BIO seminar on stress adaption in elephant seals: Thursday February 23 at 15.00

Dear all,

it is a pleasure to invite everyone José Vazquez-Medina’s seminar on stress adaptations in elephant seals, a topic of relevance to anyone interested in cell and molecular biology, physiology, organismal biology, ecology and environmental toxicology, see abstract below.

José Vazquez-Medina is assistant professor at the Department of Integrative Biology at University of California, Berkeley, and is visiting us at the University of Bergen as part of a Peder Sather Grant collaboration on stress responses in marine mammals related to microplastics.

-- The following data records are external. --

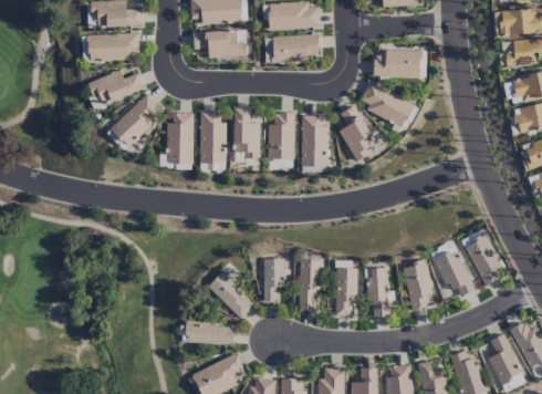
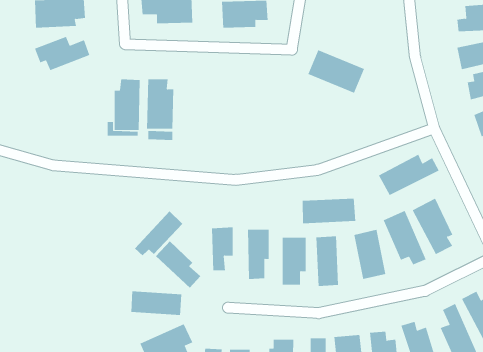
building: [374,50,427,77] -> none
building: [112,93,165,146] -> none
building: [340,105,376,160] -> none
building: [233,107,261,158] -> none
building: [269,112,295,159] -> none
building: [301,115,329,166] -> none
building: none -> [378,154,439,196]
building: none -> [302,198,356,224]
building: none -> [134,210,183,256]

The seminar will be given in Stort Auditorium, HIB, Thursday February 23, 15.00-16.00. Coffee will be served.

Anyone interested in a personal meeting with José should contact me to set up an appointment before February 20, when he arrives in Bergen.

 

Best wishes,

Anders Goksøyr

 

Chasing the mechanistic bases of stress adaptation in elephant seals – abstract

José Pablo Vázquez-Medina

Department of Integrative Biology, University of California, Berkeley, CA, USA

Elephant seals are a prime example of extreme physiological adaptation as they can hold their breath for extended periods while diving and sleeping. Remarkably, extended breath-holding in seals is associated with severe hypoxemia and ischemia but does not result in the cardiovascular complications observed in humans that suffer from heart attacks, pulmonary embolism, or sleep apnea. Similarly, elephant seals undergo spontaneous long-term absolute food deprivation while breeding, molting, and undergoing postnatal development. Prolonged fasting in elephant seals induces a pro-inflammatory phenotype and increases circulating cortisol without causing deleterious consequences. The cellular mechanisms that drive seals’ tolerance to such conditions, however, remain largely unknown. Hence, we have established physiologically relevant cellular systems, including contractile myofibers and flow-adapted endothelial cells, to study how seal cells respond to different stressors and physiological adjustments associated with fasting and breath-holding. Here, I will present data my lab has generated using those systems. Mechanistic studies using cellular systems along with traditional whole-organism investigations can help dissect the cellular and molecular bases of extreme physiological adaptation and exquisite metabolic regulation in elephant seals and other wild vertebrates.